9. Pressure oil lubrication
The pressure lubrication method involves supplying oil to the bearing through the pressure of a lubrication pump. The lubricating oil that flows from the bearing is then collected and returned to the oil pool for recycling. This method is the most stable and efficient method of oil supply and is suitable for high-speed, heavy-load, and critical sliding bearings.
10. Circulating oil lubrication
The circulation lubrication method involves delivering filtered oil to the bearing parts using an oil pump. The lubricating oil after passing through the bearing is filtered and cooled before being reused. Because the circulating oil can remove some of the heat and cool the bearing, this method is suitable for high-speed bearing components.
11. Jet lubrication
The high-pressure injection method involves using an oil pump to shoot high-pressure oil into the bearing through a nozzle. The oil then flows into the oil groove through the other end of the bearing. This method is necessary when the bearing rotates at a high speed and the surrounding air forms an airflow, making it difficult for general lubrication methods to reach the bearing.
The lubricant must be sprayed into the bearing using high pressure. The nozzle should be positioned between the inner ring and the center of the cage.
Selection principles of lubrication methods
After evaluating the advantages and disadvantages of various lubrication methods, the appropriate method can be selected based on the actual operating conditions. The main principles for selection can be summarized as follows:
- If the bearing’s running speed and temperature rise index are reasonable, grease lubrication should be considered first.

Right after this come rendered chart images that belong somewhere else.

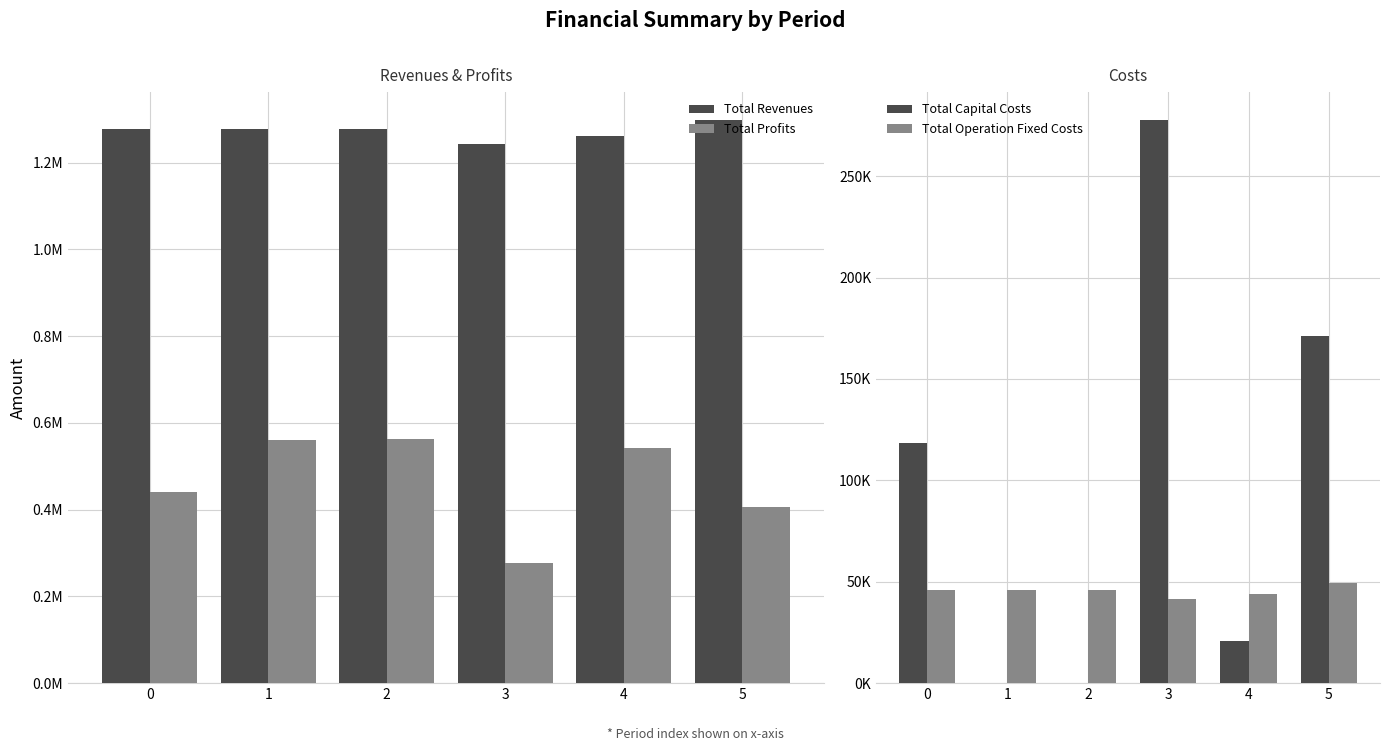

What is the difference between the highest and lowest values at 5?

1248585.4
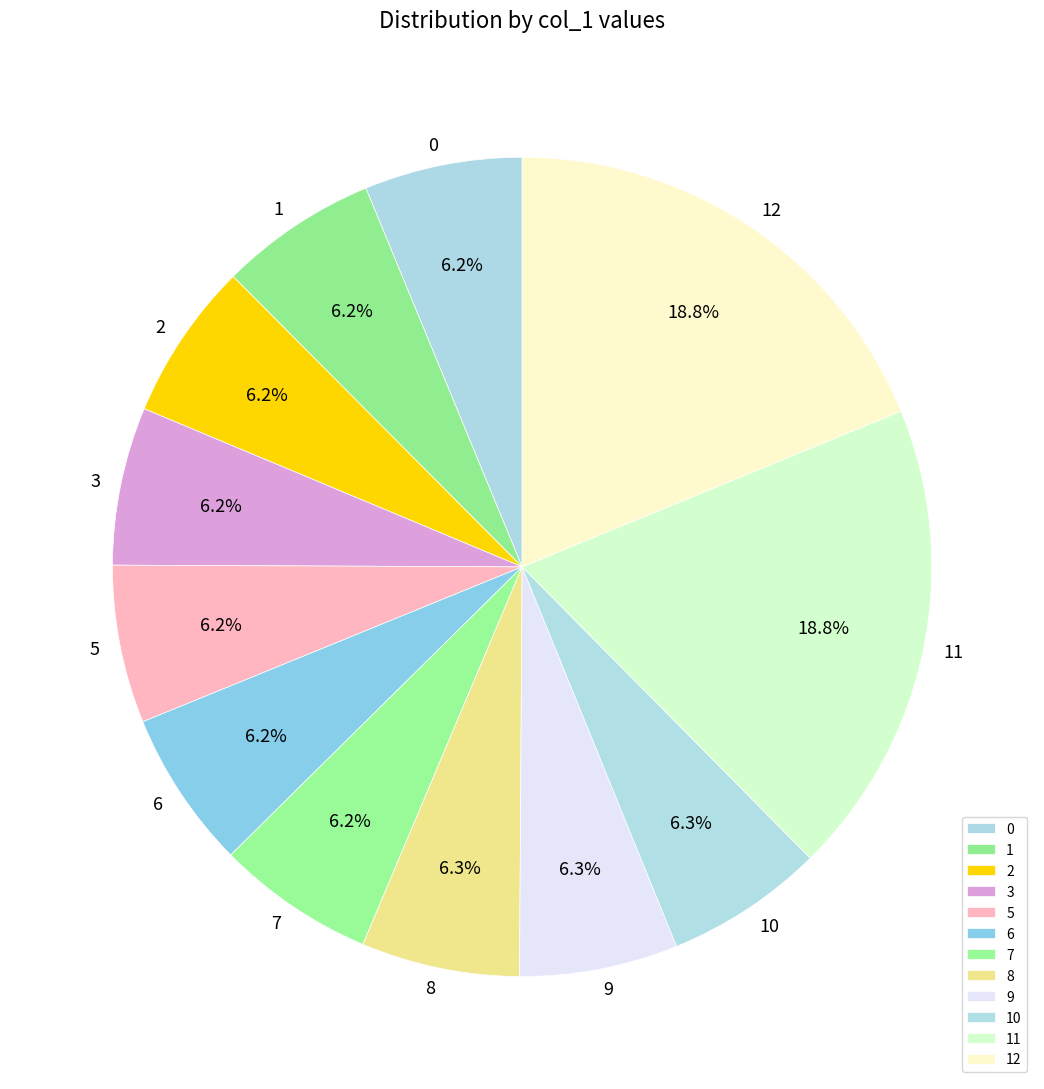

Do 12 and 8 together represent more than half of the pie?

No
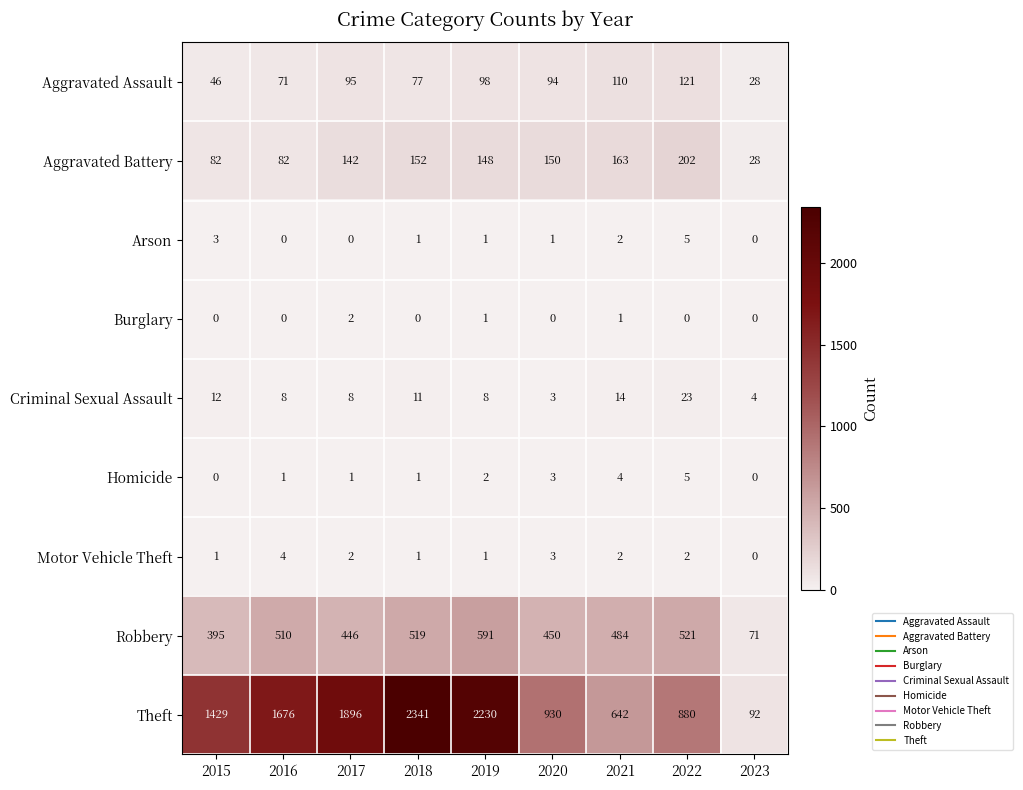

What is the sum of all Homicide values?

17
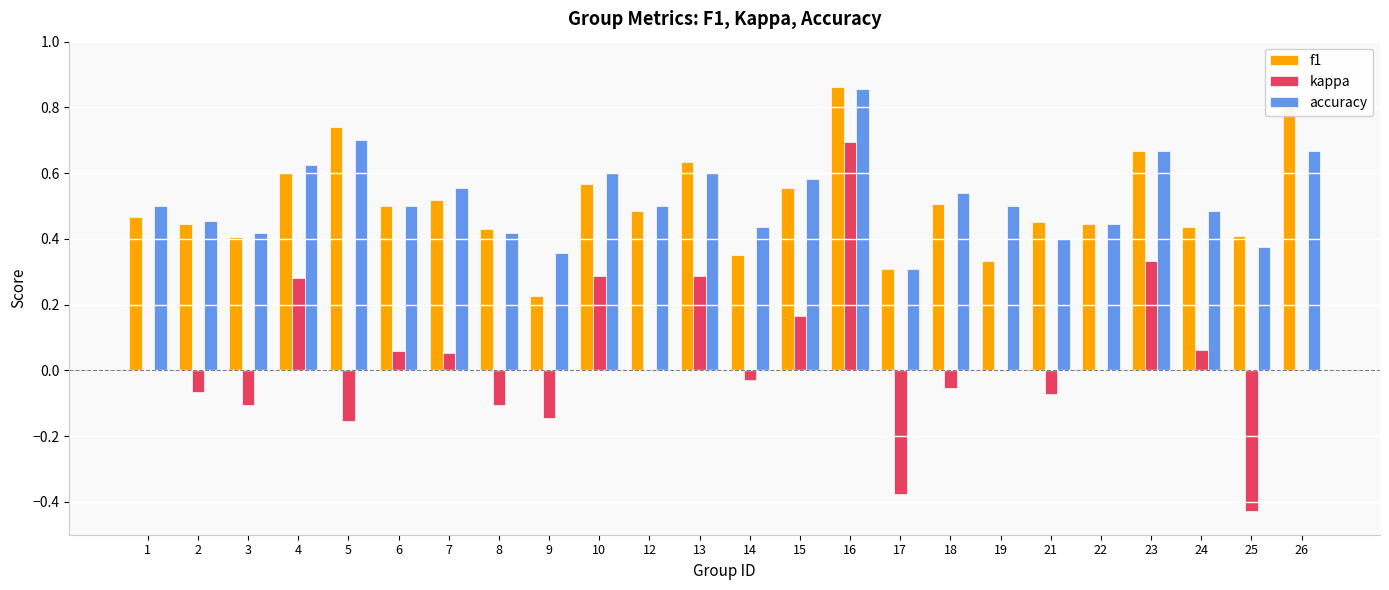

Which label corresponds to the largest value in the chart?

16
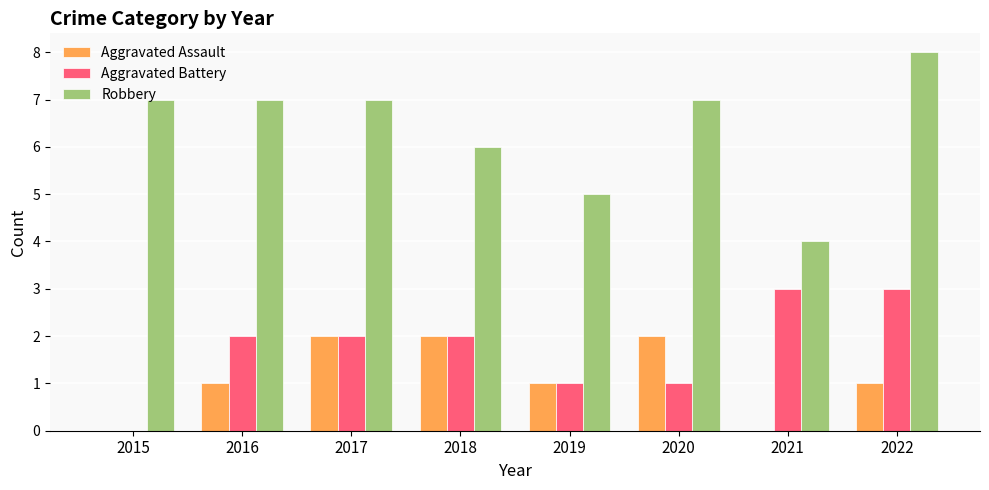

What is the total value across all series at 2017?

11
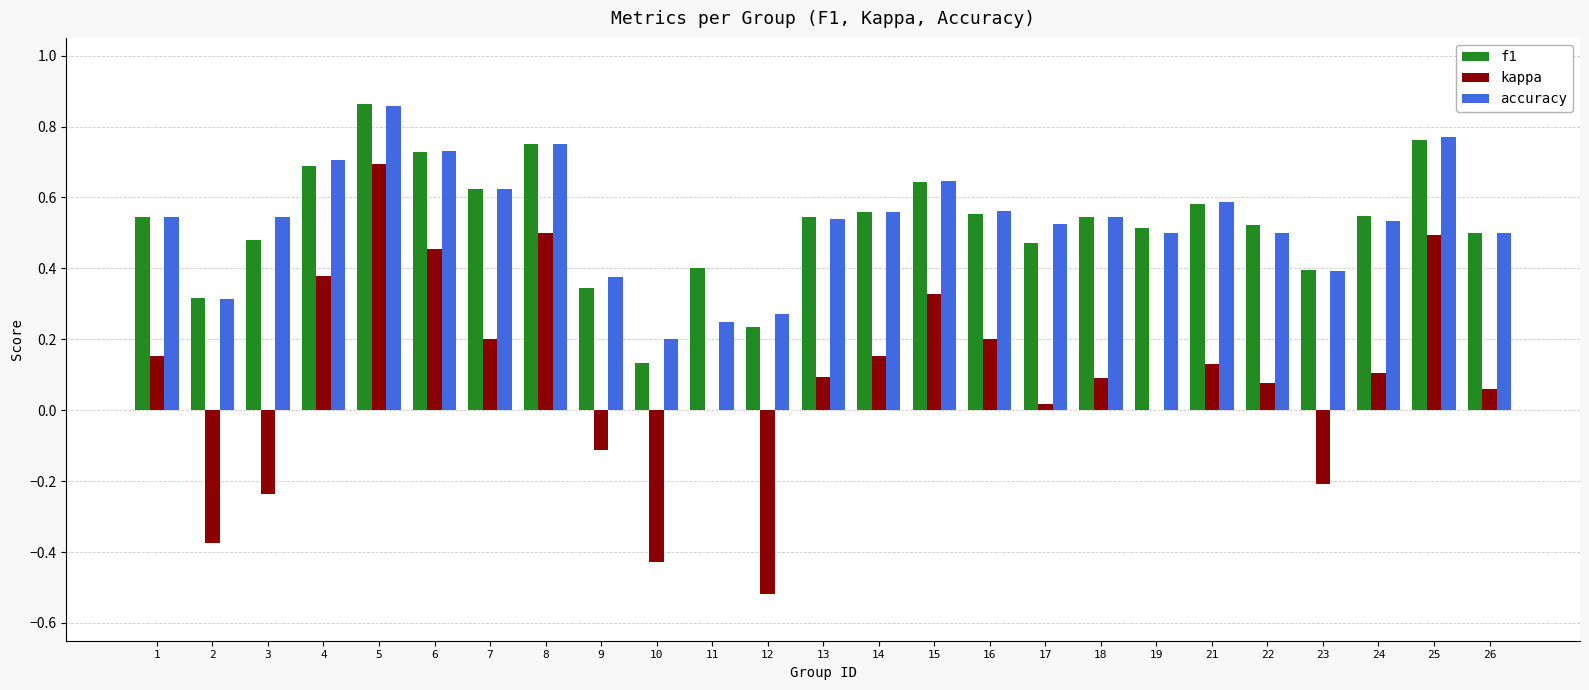

Which series changed the most between 14 and 17?

kappa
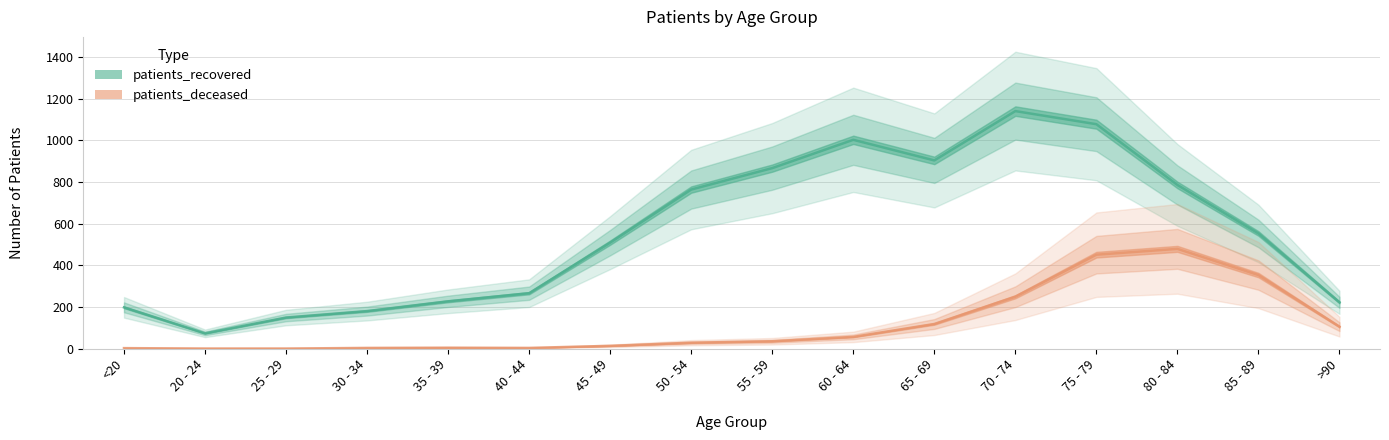

What is the difference between the highest and lowest values at 35 - 39?

223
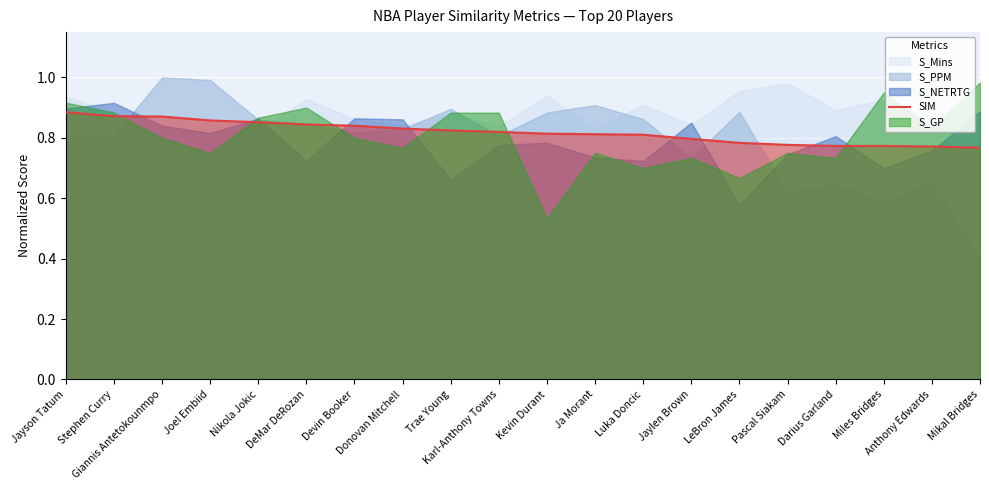

What is the difference between the maximum and minimum values?

0.1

- Of all the lubricating oil methods, drip oil lubrication has the highest comprehensive index in terms of technology and economy, so careful consideration should be given to the selection process. Automated systems can be applied to control drip oil lubrication, making it a good choice for the future.
- For heavy-duty bearings with low speeds or hollow bearings with high speeds, pressure cycle lubrication may be the best option.
- High-speed light-load bearings can be lubricated with dispersed droplets or oil mist, while high-speed heavy loads should be spray-lubricated.
- Splash lubrication and oil bath lubrication have low comprehensive technical and economic indicators and should be avoided if possible.
- When selecting the lubrication method for a bearing in a complete set of equipment, it is important to consider the lubrication methods and characteristics of other components. Using the same model or type of lubricant as much as possible can reduce operating costs.
Bearing lubrication is an ongoing process, and the replacement cycle of the lubricant depends on the conditions of use and the amount of oil. When used in a clean environment with an operating temperature below 50°C and minimal dust, the lubricant should generally be replaced once a year. If the oil temperature reaches 100°C, it should be replaced every three months or sooner.